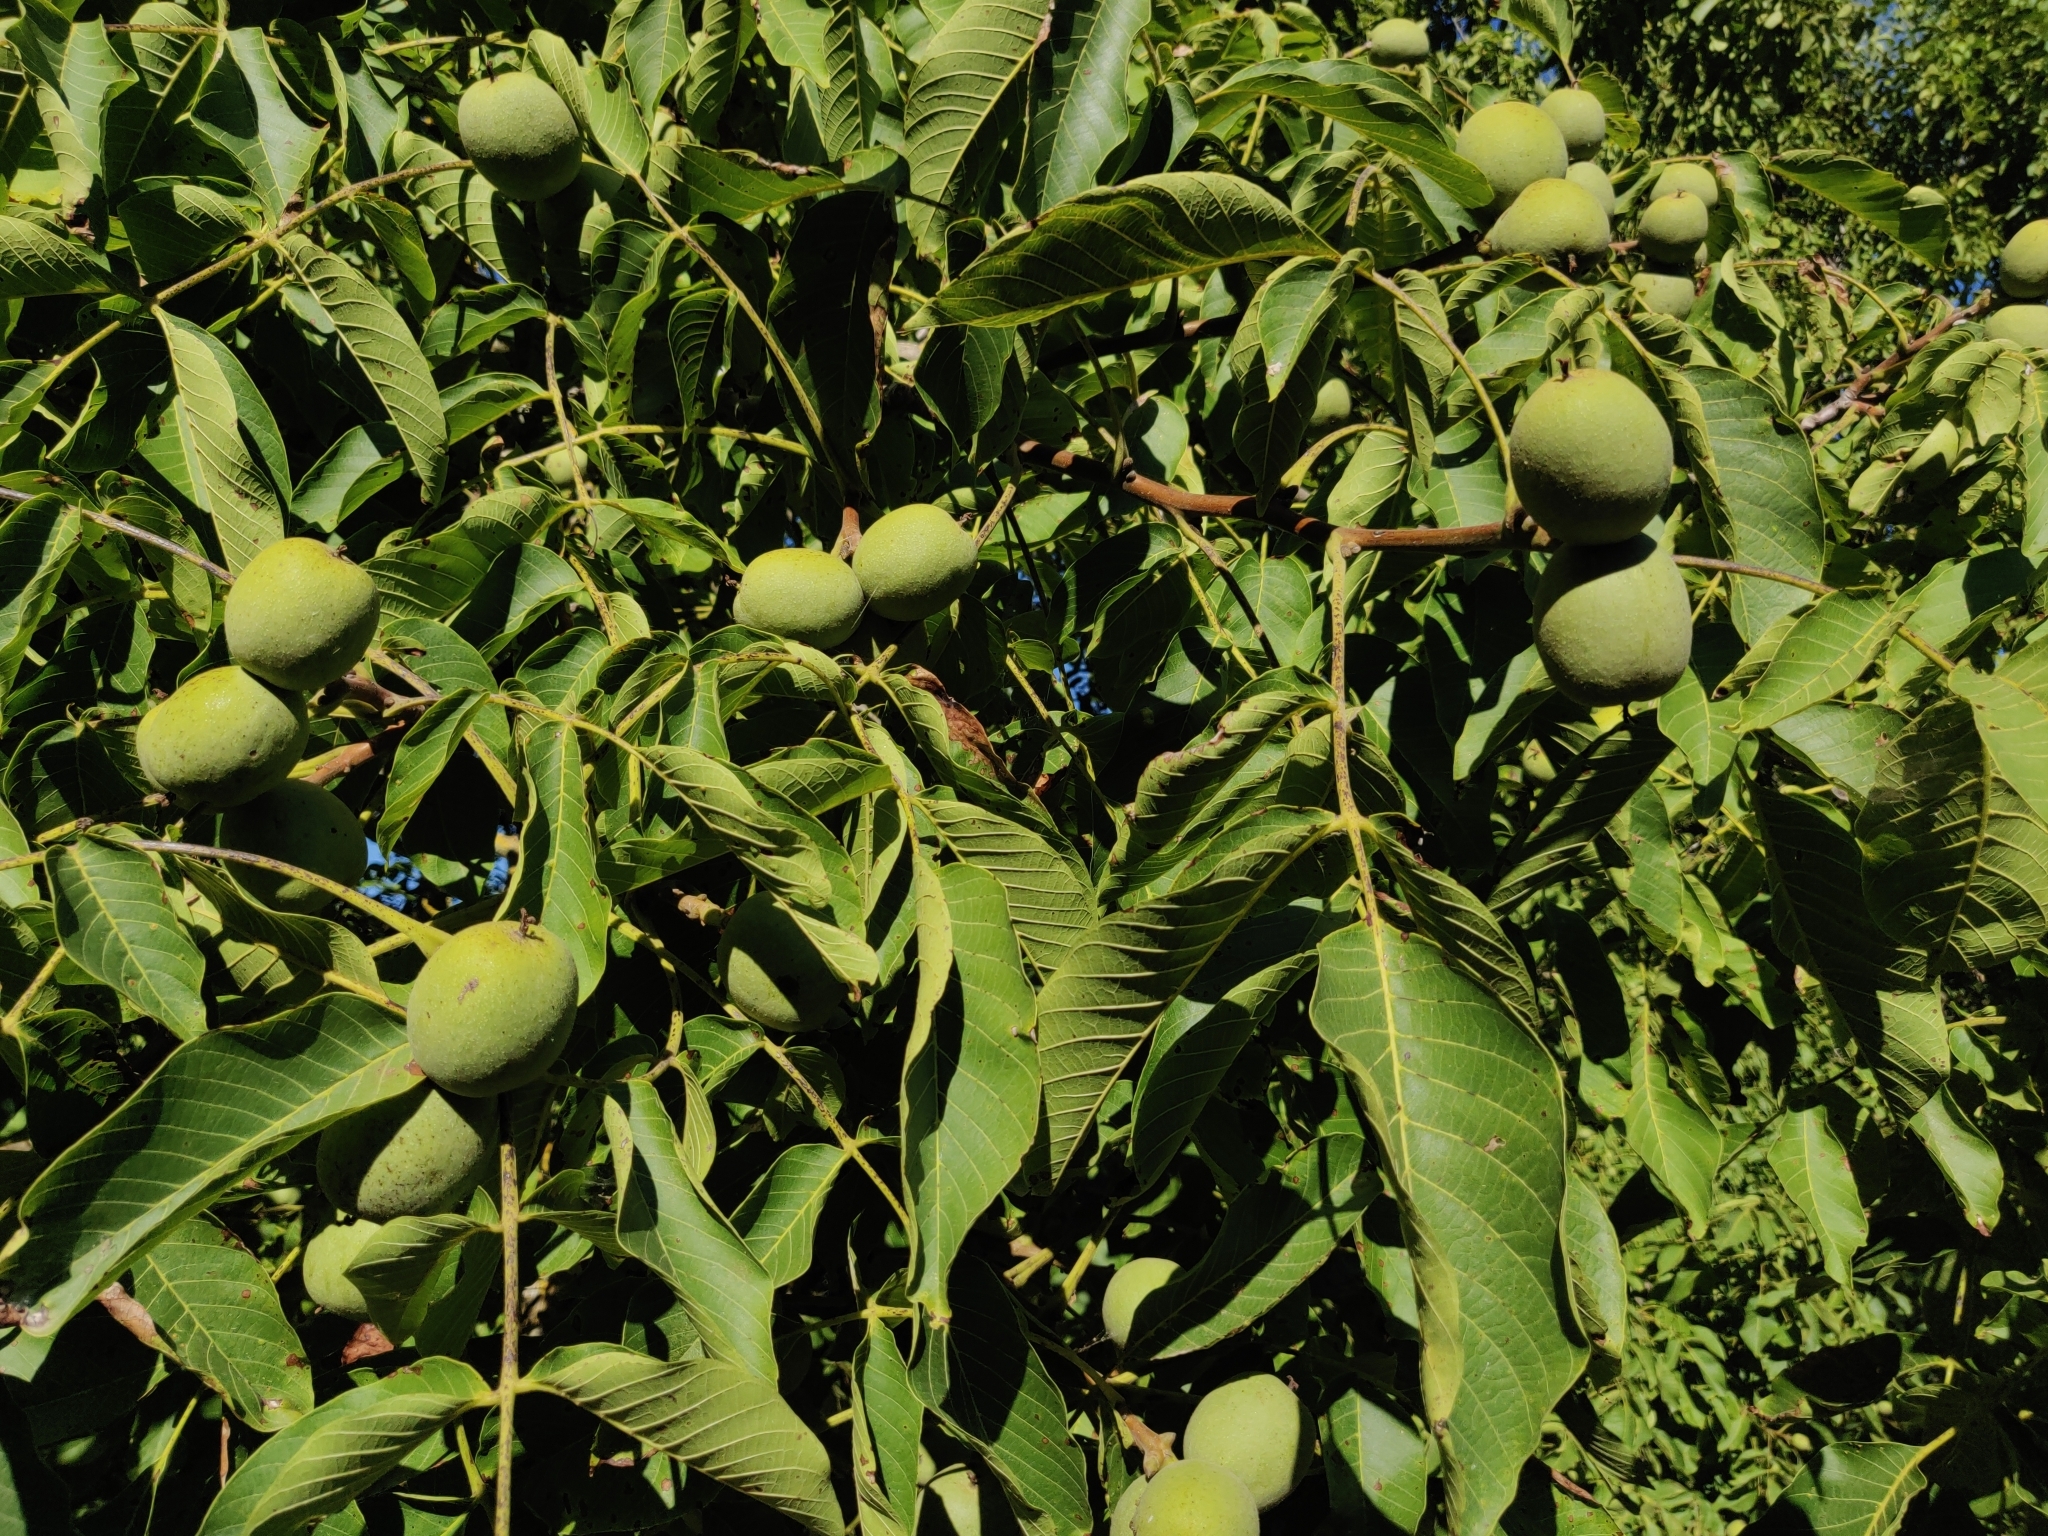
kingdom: Plantae
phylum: Tracheophyta
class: Magnoliopsida
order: Fagales
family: Juglandaceae
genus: Juglans
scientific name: Juglans regia
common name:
----------
**The task**
Rewrite the listing as a JSON list of strings with one string per line, skipping blank lines and leaving out the picture.

**Task output**
[
  "kingdom: Plantae",
  "phylum: Tracheophyta",
  "class: Magnoliopsida",
  "order: Fagales",
  "family: Juglandaceae",
  "genus: Juglans",
  "scientific name: Juglans regia",
  "common name:"
]